Dava, haksız işgal tazminatına ilişkin icra takibine yapılan itirazın iptali istemine ilişkindir.
Tüm dosya içeriği ve toplanan delillerden, davacı şirket ile davalı şirket arasında yapılan 13/09/2004 başlangıç tarihli kira sözleşmesi ile, dava konusu… 3 nolu antrepo içindeki 6.00 m2’lik B/48 nolu standın davalı şirkete kiralandığı, … 2. Sulh Hukuk Mahkemesinin 2007/76 D.İş sayılı dosyası ile, davacı şirket tarafından davalı ve dava dışı 47 kişi aleyhine … 3 nolu antrepo içinde kiracıların kira sözleşmelerine konu alan dışındaki işgal ettikleri alanların tespitinin talep edildiği, anılan mahkemece 05/07/2007 tarihinde keşif yapılıp harita ve inşaat mühendisi bilirkişilerden rapor alındığı, bahsi geçen raporda icmal tablosunda davalı şirketin sözleşmeye göre kullanması gereken yerin 6 m2 olduğu, davalının kullandığı alanın 49,00 m2 olduğu, fazla kullandığı alanın 43,00 m2 olduğunun tespit edildiği anlaşılmaktadır.
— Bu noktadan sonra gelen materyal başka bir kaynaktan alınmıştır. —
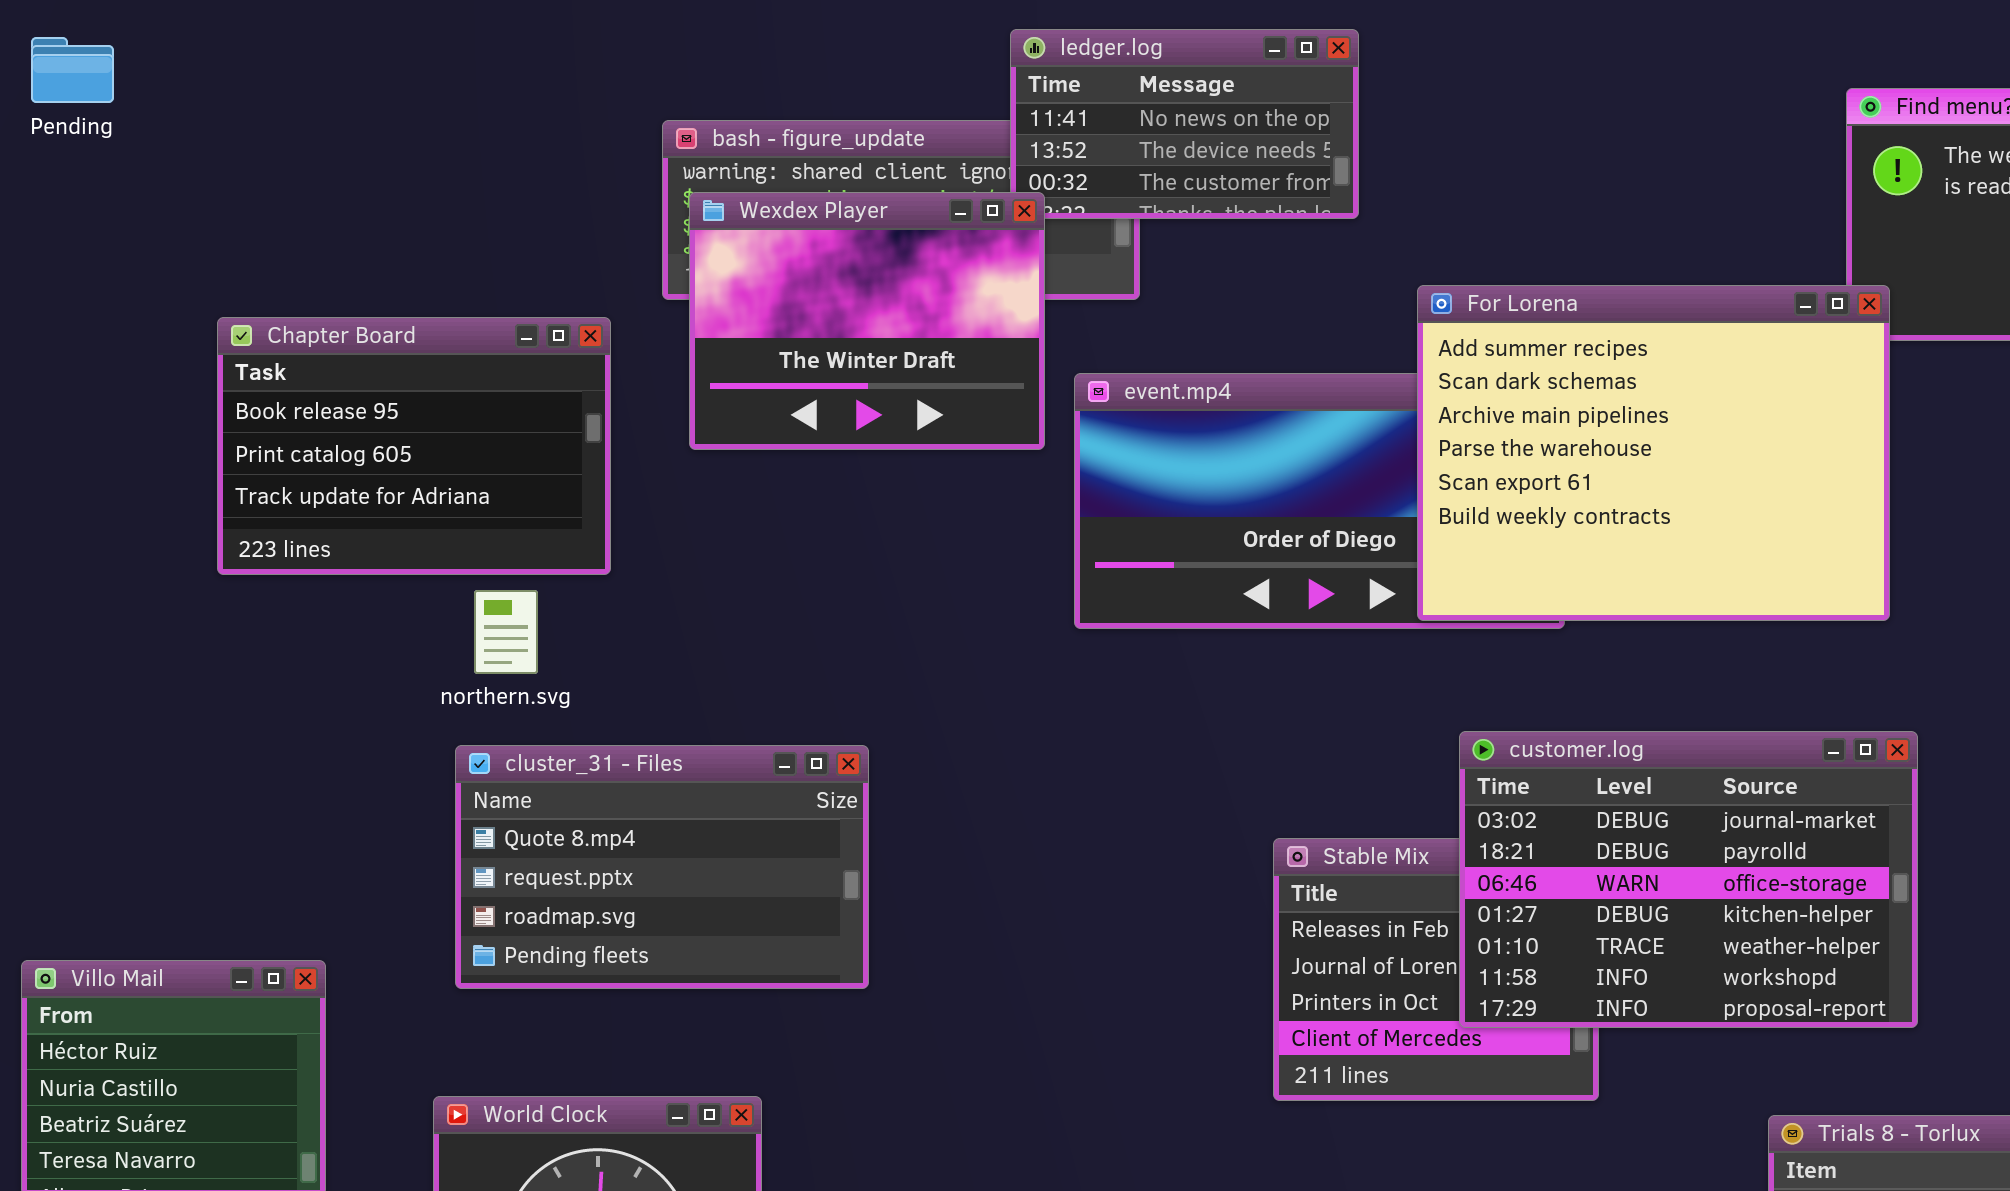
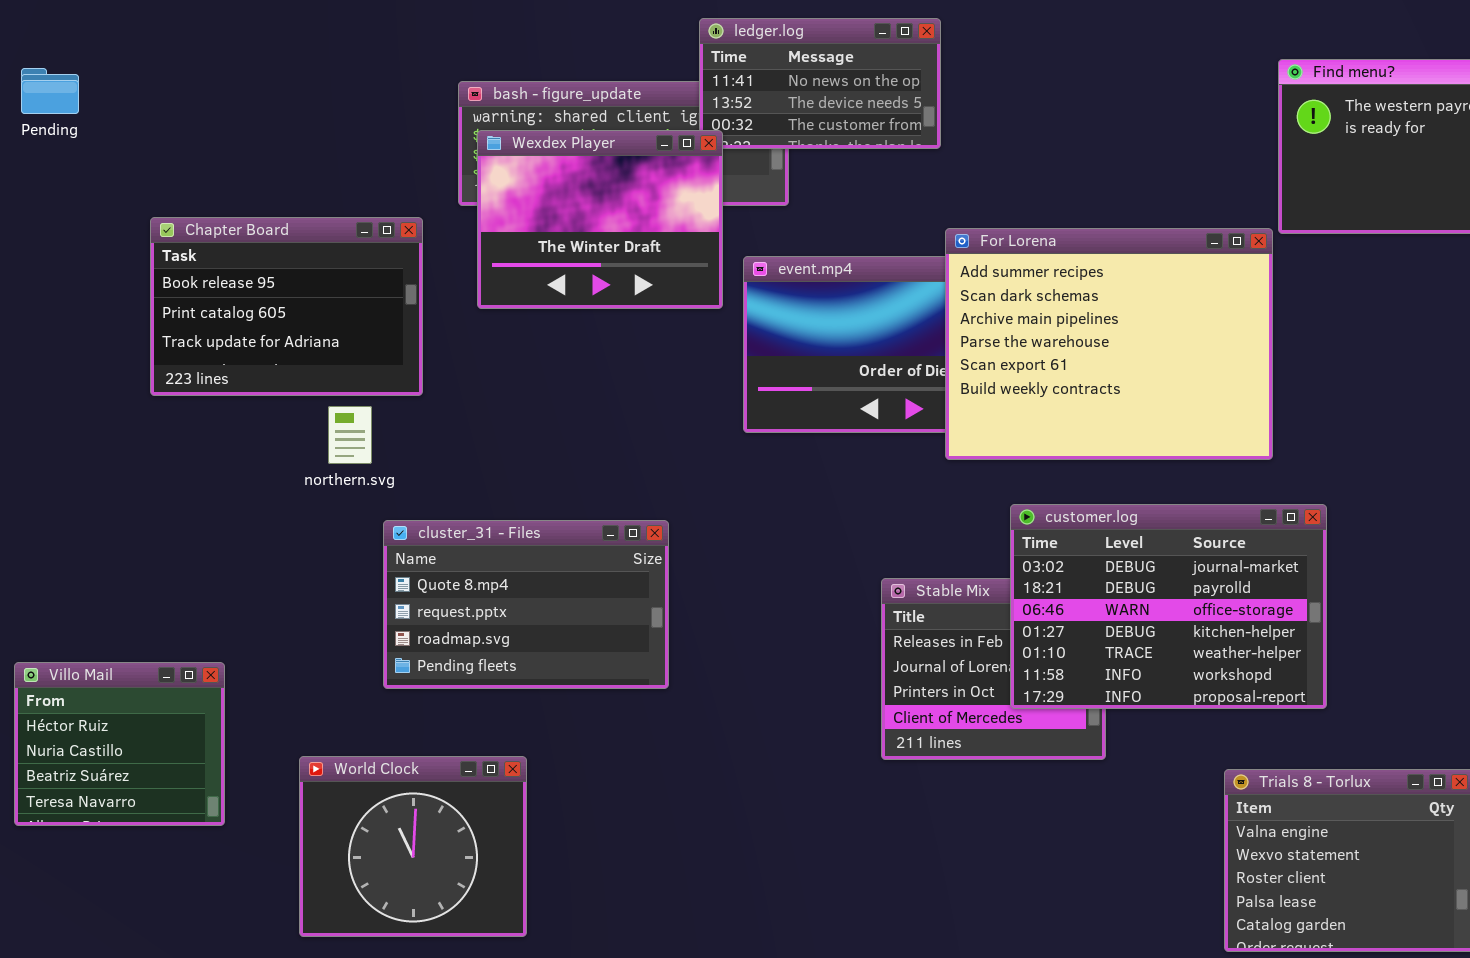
Pending: [31,37,114,103] -> [21,68,79,114], moved
For Lorena: [1417,285,1890,621] -> [945,228,1273,460], moved
cluster_31 - Files: [455,745,869,989] -> [383,520,669,689], moved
Mahkemece, az yukarıda bahsi geçen, delil tespit dosyasına göre, davalının fazladan kullandığı alan üzerinden ecrimisil bedeli hesaplanarak, takibin devamına karar verilmiş ise de, eksik inceleme ve araştırma ile hüküm kurulmuştur. Şöyle ki, davacının delil olarak dayandığı … 2. Sulh Hukuk Mahkemesinin 2007/76 D.İş sayılı dosyasında alınan bilirkişi raporu taraflar arasındaki kira sözleşmesinde davalı şirketin belirtilen adresinde tebliğ olunmamıştır. Kira sözleşmesi hükümlerine göre, davalı şirkete yapılan tebliğin usulsüz olduğunun kabulü gerekecektir. Kaldı ki, tespit dosyasında, keşif tarihi olan 05/07/2007 tarihindeki fazladan kullanılan alan tespit edilmiş, tespitler yapılırken bilirkişinin neye dayanarak davalı ve dava dışı diğer kiracıların bu yerleri kullandığı bir dayanak gösterilmeden tespit edilmiştir. Tüm bu açıklananlar ışığında, eldeki davada tespit dosyası esas alınarak karar verilmesi hatalı olmuştur.
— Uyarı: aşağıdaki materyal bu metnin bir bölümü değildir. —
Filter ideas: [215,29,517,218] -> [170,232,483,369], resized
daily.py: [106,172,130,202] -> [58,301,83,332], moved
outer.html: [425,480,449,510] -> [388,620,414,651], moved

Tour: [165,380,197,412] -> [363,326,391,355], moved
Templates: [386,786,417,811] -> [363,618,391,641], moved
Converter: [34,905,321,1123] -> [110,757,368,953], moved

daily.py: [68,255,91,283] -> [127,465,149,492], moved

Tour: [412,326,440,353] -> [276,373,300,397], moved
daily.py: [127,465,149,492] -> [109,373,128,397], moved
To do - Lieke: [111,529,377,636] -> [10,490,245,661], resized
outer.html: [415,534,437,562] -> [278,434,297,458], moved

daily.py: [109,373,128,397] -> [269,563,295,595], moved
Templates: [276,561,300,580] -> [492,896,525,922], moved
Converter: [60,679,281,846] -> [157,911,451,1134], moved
Bununla birlikte, davacı vekilince, dava dilekçesinde diğer deliller yanında tanık deliline de dayanıldığı, ancak bildirilen tanıkların dinlenilmediği görülmektedir. O halde, mahkemece yapılacak iş, davacı tanıklarının isim ve adreslerini bildirmesi için davacı tarafa süre ve imkan tanınması, bildirilmesi halinde, mahallinde yeniden keşif icra edilerek, tanıkların beyanlarının keşif mahallinde alınması, tanıklara davalı şirketin bahsi geçen tarihlerde, dava konusu yerde kira dışı kullanımının olup-olmadığının sorulması ve elde edilecek sonuca göre toplanmış deliller çerçevesinde bir karar vermek olmaldır. Tüm bu hususlar düşünülmeden, eksik araştırma ve inceleme ile karar verilmiş olması hatalı olup bozmayı gerektirmiştir.
SONUÇ: Davalı vekilinin temyiz itirazları yukarıda açıklanan nedenle yerinde olduğundan kabulüyle, usul ve yasaya uygun bulunmayan hükmün 6100 sayılı HMK’nin Geçici 3.maddesi yollamasıyla 1086 sayılı HUMK’un 428. maddesi uyarınca BOZULMASINA, bozma sebebine göre davacı vekilinin temyiz itirazlarının şimdilik incelenmesine yer olmadığına, taraflarca HUMK’un 440/I maddesi gereğince Yargıtay Daire ilamının tebliğinden itibaren ilama karşı 15 gün içinde karar düzeltme isteğinde bulunulabileceğine, peşin harcın istek halinde temyiz edene ayrı ayrı iadesine, 22/01/2019 tarihinde oy birliği ile karar verildi.